Najpierw jeszcze informacja która może wzbogacić Twoje dociekania. W latach 50 tych a może nawet 60 tych w kioskach ruchu sprzedawano Giewonty, Sporty i Żeglarze - straszne obrzydlistwo. Giewonty mogły być już z filtrem ale pozostałe fajki to była masakra. Tytoń był zdaje się z jednego sortu i nie mieszany z innymi gatunkami. W późniejszych latach papierosy zaczęto uszlachetniać innymi mieszankami a nawet aromatyzować czymś tam. W wyniku spalania, w płucach osiadała i była absorbowane przez organizm bardziej złożona a tym samym i niebezpieczna dla zdrowia smoła. Wiem to od palacza który palił całe życie i starał się palić jedne i te same fajki z tego właśnie względu. Prawdę mówiąc mam problem z dotarcie do statystyk które zamieściłem a cały zlany potem (mam w tej chwili w pokoju 29C, i przegrzany jestem zbyt leniwy aby do nich dotrzeć. W każdym razie te lata mogą w jakiś sposób korelować z produkcją papierosów. W tymże czasie zaczęły się pojawiać pierwsze papierosy z filtrem (mentelowe np.). które to w dobrej wierze wyposażano w jakieś, chyba nie dokońca sprawdzone substancje. Może nie ma to większego znaczenia, ale uważam, że warto sobie wyrabiać nawyk kojarzenia faktów ze statystykami. Możemy w ten sposób dojść do ciekawych wniosków.

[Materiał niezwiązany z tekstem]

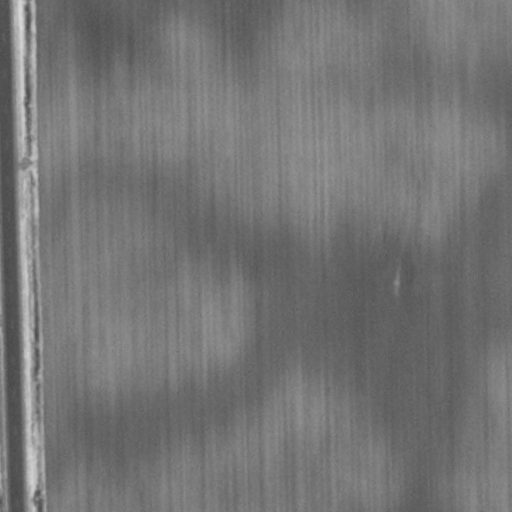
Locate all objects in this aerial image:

Jeśli chodzi o depilację miejsc intymnych - przed około tygodniem czytałem w Newsweeku materiał na ten temat. NIestety, nie przewidziałem że moge potrzebować tego linka i muszę improwizować z pamięci. A w zasadzie to niepotrzebne, ponieważ po wpisaniu hasła do przeglądarki czy depilacja miejsc intymnych jest bezpieczna? Pojawiają się interesujące nas informacje.
Choć tego nie planowałem w tym komentarzu, pozwalam sobie na zamieszczenie linka do małej prelekcji pana, który w mojej ocenie mówi bardzo mądre rzeczy. Uważam. że błędem jest generalizowanie, ale ma on dużo racji w tym co opowiada. Na koniec dodam, że rak jest skutkiem sumy błędów jakich się dopuszczamy względem naszego organizmu, a tylko w niewielkim stopniu możemy za niego winić sprawy genetyczne. Takie jest moje odczucie.